模拟登陆并爬取Github
1、准备工作
- 以Github为例实现模拟登陆过程
- 安装好requests库,lxml库
- 完整代码,实现登陆并爬取,简易的见页面末尾
2、分析登陆过程
- 分析登陆应该请求的URL为:https://github.com/session ,请求方式为POST
- RequestHeaders包含:Cookies,Host,Origin,Refer,User-Agent等
- FormData包含:commit,utf8,authenticity_token,login,password
- 无法直接构造的内容为Cookies和authenticity_token
3、代码实现方法
- (1)解决Cookies问题,维持一个会话;使用requests中Session对象,可以做到模拟同一个会话不用担心Cookies的问题。
import requests
headers = {
'Host': "github.com",
'Referer': "https://github.com/login?return_to=%2Fjoin",
'User-Agent': "Mozilla/5.0 (Windows NT 6.1; WOW64) AppleWebKit/537.36 (KHTML, like Gecko) Chrome/74.0.3710.0 Safari/537.36"
}
session = requests.Session()
- (2)解决authenticity_token问题,使用Session对象的get()方法访问Github的登陆页面,用Xpath解析网页提取authenticity_token信息, https://github.com/login
import requests
from lxml import etree
headers = {
'Host': "github.com",
'Referer': "https://github.com/login?return_to=%2Fjoin",
'User-Agent': "Mozilla/5.0 (Windows NT 6.1; WOW64) AppleWebKit/537.36 (KHTML, like Gecko) Chrome/74.0.3710.0 Safari/537.36"
}
session = requests.Session()
login_url = 'https://github.com/login'
response = session.get(login_url, headers=headers)

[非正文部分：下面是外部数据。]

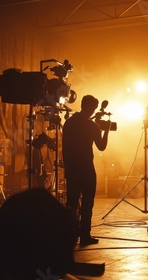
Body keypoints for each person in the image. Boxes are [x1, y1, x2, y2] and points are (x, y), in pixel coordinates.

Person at [62, 95, 110, 246]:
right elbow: (101, 146)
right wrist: (106, 130)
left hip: (71, 167)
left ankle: (69, 234)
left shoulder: (69, 123)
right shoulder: (92, 126)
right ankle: (85, 236)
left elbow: (65, 148)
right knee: (87, 203)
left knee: (72, 202)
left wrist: (67, 167)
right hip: (86, 168)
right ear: (92, 108)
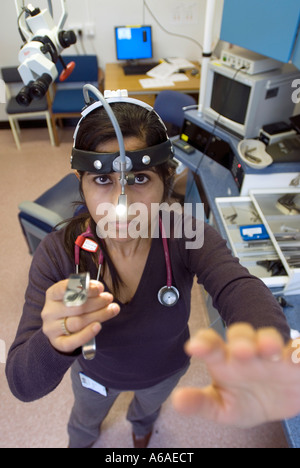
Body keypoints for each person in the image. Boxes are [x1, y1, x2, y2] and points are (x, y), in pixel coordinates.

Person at [5, 90, 300, 449]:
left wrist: (269, 343)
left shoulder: (184, 232)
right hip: (95, 375)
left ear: (166, 179)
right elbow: (22, 383)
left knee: (147, 412)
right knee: (84, 422)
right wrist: (55, 341)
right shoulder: (64, 254)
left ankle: (141, 429)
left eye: (140, 178)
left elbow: (235, 285)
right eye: (102, 180)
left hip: (163, 372)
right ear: (79, 180)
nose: (121, 205)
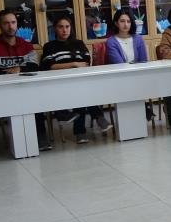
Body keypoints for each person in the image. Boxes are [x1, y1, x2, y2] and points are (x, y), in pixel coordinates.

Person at [35, 17, 113, 149]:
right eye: (61, 27)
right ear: (55, 28)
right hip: (59, 84)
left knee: (81, 91)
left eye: (67, 26)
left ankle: (81, 131)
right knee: (81, 92)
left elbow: (86, 62)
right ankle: (94, 119)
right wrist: (73, 64)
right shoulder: (50, 46)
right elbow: (49, 66)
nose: (64, 30)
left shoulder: (78, 43)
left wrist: (69, 65)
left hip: (79, 80)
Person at [105, 8, 152, 121]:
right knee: (131, 82)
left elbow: (143, 61)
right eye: (122, 21)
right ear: (116, 23)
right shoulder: (111, 41)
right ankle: (144, 108)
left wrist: (136, 67)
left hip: (137, 75)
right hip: (119, 77)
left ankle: (142, 109)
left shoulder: (138, 38)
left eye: (128, 21)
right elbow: (119, 65)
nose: (126, 24)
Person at [0, 10, 40, 76]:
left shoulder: (27, 45)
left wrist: (19, 69)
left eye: (13, 22)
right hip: (1, 84)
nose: (11, 27)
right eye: (6, 23)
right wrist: (11, 71)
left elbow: (35, 66)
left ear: (17, 23)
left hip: (24, 83)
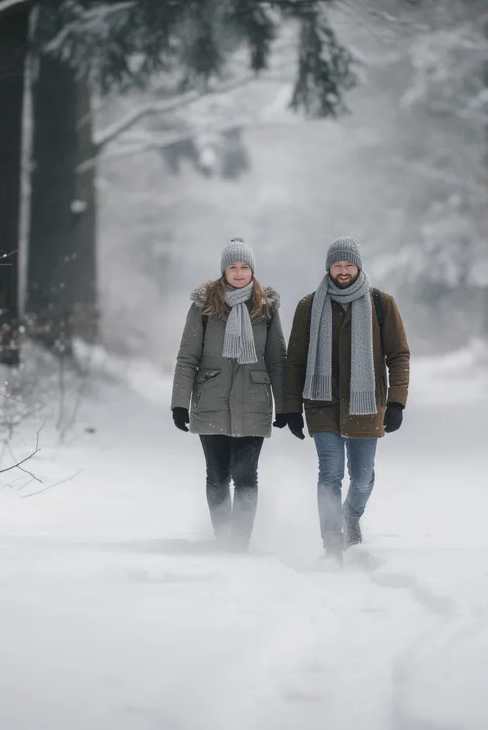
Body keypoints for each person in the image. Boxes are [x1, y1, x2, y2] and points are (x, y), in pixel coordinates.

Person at [279, 236, 411, 562]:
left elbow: (399, 356)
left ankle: (351, 516)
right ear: (329, 267)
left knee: (363, 477)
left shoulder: (381, 304)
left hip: (366, 403)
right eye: (337, 265)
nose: (343, 270)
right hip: (322, 403)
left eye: (348, 264)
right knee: (330, 473)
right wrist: (292, 408)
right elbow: (295, 360)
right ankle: (331, 545)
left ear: (358, 266)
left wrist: (396, 402)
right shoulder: (309, 307)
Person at [171, 237, 287, 551]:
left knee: (246, 475)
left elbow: (277, 359)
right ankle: (223, 537)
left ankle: (240, 541)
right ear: (224, 270)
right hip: (212, 400)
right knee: (218, 475)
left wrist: (286, 406)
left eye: (244, 267)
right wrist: (180, 403)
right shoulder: (204, 306)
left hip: (254, 401)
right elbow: (187, 357)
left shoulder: (266, 308)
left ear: (252, 270)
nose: (238, 273)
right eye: (233, 267)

selector = etree.HTML(response.text)
token = selector.xpath('//div//input[2]/@value')[0]
print(token)
import requests
from lxml import etree
headers = {
'Host': "github.com",
'Referer': "https://github.com/login?return_to=%2Fjoin",
'User-Agent': "Mozilla/5.0 (Windows NT 6.1; WOW64) AppleWebKit/537.36 (KHTML, like Gecko) Chrome/74.0.3710.0 Safari/537.36"
}
session = requests.Session()
login_url = 'https://github.com/login'
response = session.get(login_url, headers=headers)
selector = etree.HTML(response.text)
token = selector.xpath('//div//input[2]/@value')[0]
print('authenticity_token为:',token)
post_data = {
'commit': 'Sign in',
'utf8': '✓',
'authenticity_token': token,
'login': '你的登陆名称',
'password': '你的密码'
}
post_url = 'https://github.com/session'
response = session.post(post_url, data=post_data, headers=headers)
if response.status_code == 200:
print('登陆成功')
response = session.get('https://github.com/settings/profile', headers=headers)
if response.status_code == 200:
print('访问成功')
selector = etree.HTML(response.text)
name = selector.xpath('//input[@id="user_profile_name"]/@value')
print('我的名称为:',name)
运行结果
authenticity_token为: 1JdIJwLZ9WicKJKDR2SgyAD4O7517bCl3GIqmF/RUArjad1anYrANEu6V2ogmR4wqUzwB5WPBXQr+A==
登陆成功
访问成功
我的名称为: ['Shirmay1']